> [SET PROBLEM] Could you print every one of the rows below word for word, without changing a single character?

> [GIVEN DATA]
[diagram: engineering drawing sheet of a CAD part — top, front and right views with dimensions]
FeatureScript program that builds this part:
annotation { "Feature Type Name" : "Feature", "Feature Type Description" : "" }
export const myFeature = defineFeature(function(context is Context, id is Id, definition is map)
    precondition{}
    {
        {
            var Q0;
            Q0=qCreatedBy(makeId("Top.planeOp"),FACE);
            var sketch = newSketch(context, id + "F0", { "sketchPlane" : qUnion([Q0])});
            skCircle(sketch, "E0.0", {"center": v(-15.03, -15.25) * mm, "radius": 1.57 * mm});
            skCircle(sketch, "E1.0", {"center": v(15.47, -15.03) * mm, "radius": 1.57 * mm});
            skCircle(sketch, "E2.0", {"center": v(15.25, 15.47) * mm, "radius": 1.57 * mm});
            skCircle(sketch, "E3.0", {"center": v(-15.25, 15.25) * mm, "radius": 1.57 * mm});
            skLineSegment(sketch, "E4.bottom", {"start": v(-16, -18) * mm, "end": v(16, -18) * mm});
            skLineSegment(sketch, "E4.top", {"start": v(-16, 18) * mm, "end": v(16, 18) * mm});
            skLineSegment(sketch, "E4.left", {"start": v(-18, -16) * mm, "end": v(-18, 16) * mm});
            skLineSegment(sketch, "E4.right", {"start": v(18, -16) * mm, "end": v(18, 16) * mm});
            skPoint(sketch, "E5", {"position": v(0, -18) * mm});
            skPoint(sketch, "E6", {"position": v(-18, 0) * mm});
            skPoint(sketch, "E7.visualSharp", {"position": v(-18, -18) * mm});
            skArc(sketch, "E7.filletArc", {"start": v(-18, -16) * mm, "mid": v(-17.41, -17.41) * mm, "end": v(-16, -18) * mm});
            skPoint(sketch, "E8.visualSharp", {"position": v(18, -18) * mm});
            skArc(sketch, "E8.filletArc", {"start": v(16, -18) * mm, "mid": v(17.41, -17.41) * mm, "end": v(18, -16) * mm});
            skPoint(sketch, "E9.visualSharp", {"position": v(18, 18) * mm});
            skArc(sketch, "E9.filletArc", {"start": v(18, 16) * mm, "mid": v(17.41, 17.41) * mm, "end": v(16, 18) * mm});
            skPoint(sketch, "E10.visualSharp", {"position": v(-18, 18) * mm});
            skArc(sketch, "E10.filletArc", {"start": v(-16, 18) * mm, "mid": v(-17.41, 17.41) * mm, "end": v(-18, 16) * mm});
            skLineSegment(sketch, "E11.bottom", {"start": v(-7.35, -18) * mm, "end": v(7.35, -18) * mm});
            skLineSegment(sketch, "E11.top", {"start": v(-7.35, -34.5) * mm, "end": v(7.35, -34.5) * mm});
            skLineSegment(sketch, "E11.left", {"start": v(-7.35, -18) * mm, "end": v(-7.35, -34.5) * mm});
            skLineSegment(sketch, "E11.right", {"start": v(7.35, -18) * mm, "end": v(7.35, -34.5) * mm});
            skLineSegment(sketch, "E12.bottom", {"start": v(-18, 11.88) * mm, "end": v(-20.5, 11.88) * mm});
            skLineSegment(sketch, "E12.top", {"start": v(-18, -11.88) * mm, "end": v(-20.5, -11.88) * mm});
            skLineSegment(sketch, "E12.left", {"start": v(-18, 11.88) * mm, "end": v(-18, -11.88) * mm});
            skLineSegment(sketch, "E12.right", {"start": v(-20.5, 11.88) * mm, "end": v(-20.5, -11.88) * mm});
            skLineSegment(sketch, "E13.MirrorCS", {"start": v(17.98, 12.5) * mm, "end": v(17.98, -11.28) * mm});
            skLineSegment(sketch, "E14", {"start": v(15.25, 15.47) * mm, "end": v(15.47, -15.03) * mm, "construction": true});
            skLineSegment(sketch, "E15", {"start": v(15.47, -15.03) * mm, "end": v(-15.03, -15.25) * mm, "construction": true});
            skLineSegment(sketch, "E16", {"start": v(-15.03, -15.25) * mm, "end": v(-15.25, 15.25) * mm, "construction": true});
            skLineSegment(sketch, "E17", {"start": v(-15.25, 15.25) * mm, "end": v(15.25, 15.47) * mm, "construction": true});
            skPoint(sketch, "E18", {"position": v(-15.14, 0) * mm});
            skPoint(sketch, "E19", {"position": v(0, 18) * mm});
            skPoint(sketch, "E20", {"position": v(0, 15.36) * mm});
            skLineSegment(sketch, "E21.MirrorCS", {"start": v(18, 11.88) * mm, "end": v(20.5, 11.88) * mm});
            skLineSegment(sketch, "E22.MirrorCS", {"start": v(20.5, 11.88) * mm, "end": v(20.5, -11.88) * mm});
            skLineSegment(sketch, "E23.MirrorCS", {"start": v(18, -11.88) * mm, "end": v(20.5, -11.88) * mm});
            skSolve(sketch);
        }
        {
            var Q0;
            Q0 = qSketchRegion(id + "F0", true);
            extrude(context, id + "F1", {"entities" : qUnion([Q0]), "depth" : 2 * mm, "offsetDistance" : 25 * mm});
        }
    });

> [FULL ANSWER]
[diagram: engineering drawing sheet of a CAD part — top, front and right views with dimensions]
FeatureScript program that builds this part:
annotation { "Feature Type Name" : "Feature", "Feature Type Description" : "" }
export const myFeature = defineFeature(function(context is Context, id is Id, definition is map)
    precondition{}
    {
        {
            var Q0;
            Q0=qCreatedBy(makeId("Top.planeOp"),FACE);
            var sketch = newSketch(context, id + "F0", { "sketchPlane" : qUnion([Q0])});
            skCircle(sketch, "E0.0", {"center": v(-15.03, -15.25) * mm, "radius": 1.57 * mm});
            skCircle(sketch, "E1.0", {"center": v(15.47, -15.03) * mm, "radius": 1.57 * mm});
            skCircle(sketch, "E2.0", {"center": v(15.25, 15.47) * mm, "radius": 1.57 * mm});
            skCircle(sketch, "E3.0", {"center": v(-15.25, 15.25) * mm, "radius": 1.57 * mm});
            skLineSegment(sketch, "E4.bottom", {"start": v(-16, -18) * mm, "end": v(16, -18) * mm});
            skLineSegment(sketch, "E4.top", {"start": v(-16, 18) * mm, "end": v(16, 18) * mm});
            skLineSegment(sketch, "E4.left", {"start": v(-18, -16) * mm, "end": v(-18, 16) * mm});
            skLineSegment(sketch, "E4.right", {"start": v(18, -16) * mm, "end": v(18, 16) * mm});
            skPoint(sketch, "E5", {"position": v(0, -18) * mm});
            skPoint(sketch, "E6", {"position": v(-18, 0) * mm});
            skPoint(sketch, "E7.visualSharp", {"position": v(-18, -18) * mm});
            skArc(sketch, "E7.filletArc", {"start": v(-18, -16) * mm, "mid": v(-17.41, -17.41) * mm, "end": v(-16, -18) * mm});
            skPoint(sketch, "E8.visualSharp", {"position": v(18, -18) * mm});
            skArc(sketch, "E8.filletArc", {"start": v(16, -18) * mm, "mid": v(17.41, -17.41) * mm, "end": v(18, -16) * mm});
            skPoint(sketch, "E9.visualSharp", {"position": v(18, 18) * mm});
            skArc(sketch, "E9.filletArc", {"start": v(18, 16) * mm, "mid": v(17.41, 17.41) * mm, "end": v(16, 18) * mm});
            skPoint(sketch, "E10.visualSharp", {"position": v(-18, 18) * mm});
            skArc(sketch, "E10.filletArc", {"start": v(-16, 18) * mm, "mid": v(-17.41, 17.41) * mm, "end": v(-18, 16) * mm});
            skLineSegment(sketch, "E11.bottom", {"start": v(-7.35, -18) * mm, "end": v(7.35, -18) * mm});
            skLineSegment(sketch, "E11.top", {"start": v(-7.35, -34.5) * mm, "end": v(7.35, -34.5) * mm});
            skLineSegment(sketch, "E11.left", {"start": v(-7.35, -18) * mm, "end": v(-7.35, -34.5) * mm});
            skLineSegment(sketch, "E11.right", {"start": v(7.35, -18) * mm, "end": v(7.35, -34.5) * mm});
            skLineSegment(sketch, "E12.bottom", {"start": v(-18, 11.88) * mm, "end": v(-20.5, 11.88) * mm});
            skLineSegment(sketch, "E12.top", {"start": v(-18, -11.88) * mm, "end": v(-20.5, -11.88) * mm});
            skLineSegment(sketch, "E12.left", {"start": v(-18, 11.88) * mm, "end": v(-18, -11.88) * mm});
            skLineSegment(sketch, "E12.right", {"start": v(-20.5, 11.88) * mm, "end": v(-20.5, -11.88) * mm});
            skLineSegment(sketch, "E13.MirrorCS", {"start": v(17.98, 12.5) * mm, "end": v(17.98, -11.28) * mm});
            skLineSegment(sketch, "E14", {"start": v(15.25, 15.47) * mm, "end": v(15.47, -15.03) * mm, "construction": true});
            skLineSegment(sketch, "E15", {"start": v(15.47, -15.03) * mm, "end": v(-15.03, -15.25) * mm, "construction": true});
            skLineSegment(sketch, "E16", {"start": v(-15.03, -15.25) * mm, "end": v(-15.25, 15.25) * mm, "construction": true});
            skLineSegment(sketch, "E17", {"start": v(-15.25, 15.25) * mm, "end": v(15.25, 15.47) * mm, "construction": true});
            skPoint(sketch, "E18", {"position": v(-15.14, 0) * mm});
            skPoint(sketch, "E19", {"position": v(0, 18) * mm});
            skPoint(sketch, "E20", {"position": v(0, 15.36) * mm});
            skLineSegment(sketch, "E21.MirrorCS", {"start": v(18, 11.88) * mm, "end": v(20.5, 11.88) * mm});
            skLineSegment(sketch, "E22.MirrorCS", {"start": v(20.5, 11.88) * mm, "end": v(20.5, -11.88) * mm});
            skLineSegment(sketch, "E23.MirrorCS", {"start": v(18, -11.88) * mm, "end": v(20.5, -11.88) * mm});
            skSolve(sketch);
        }
        {
            var Q0;
            Q0 = qSketchRegion(id + "F0", true);
            extrude(context, id + "F1", {"entities" : qUnion([Q0]), "depth" : 2 * mm, "offsetDistance" : 25 * mm});
        }
    });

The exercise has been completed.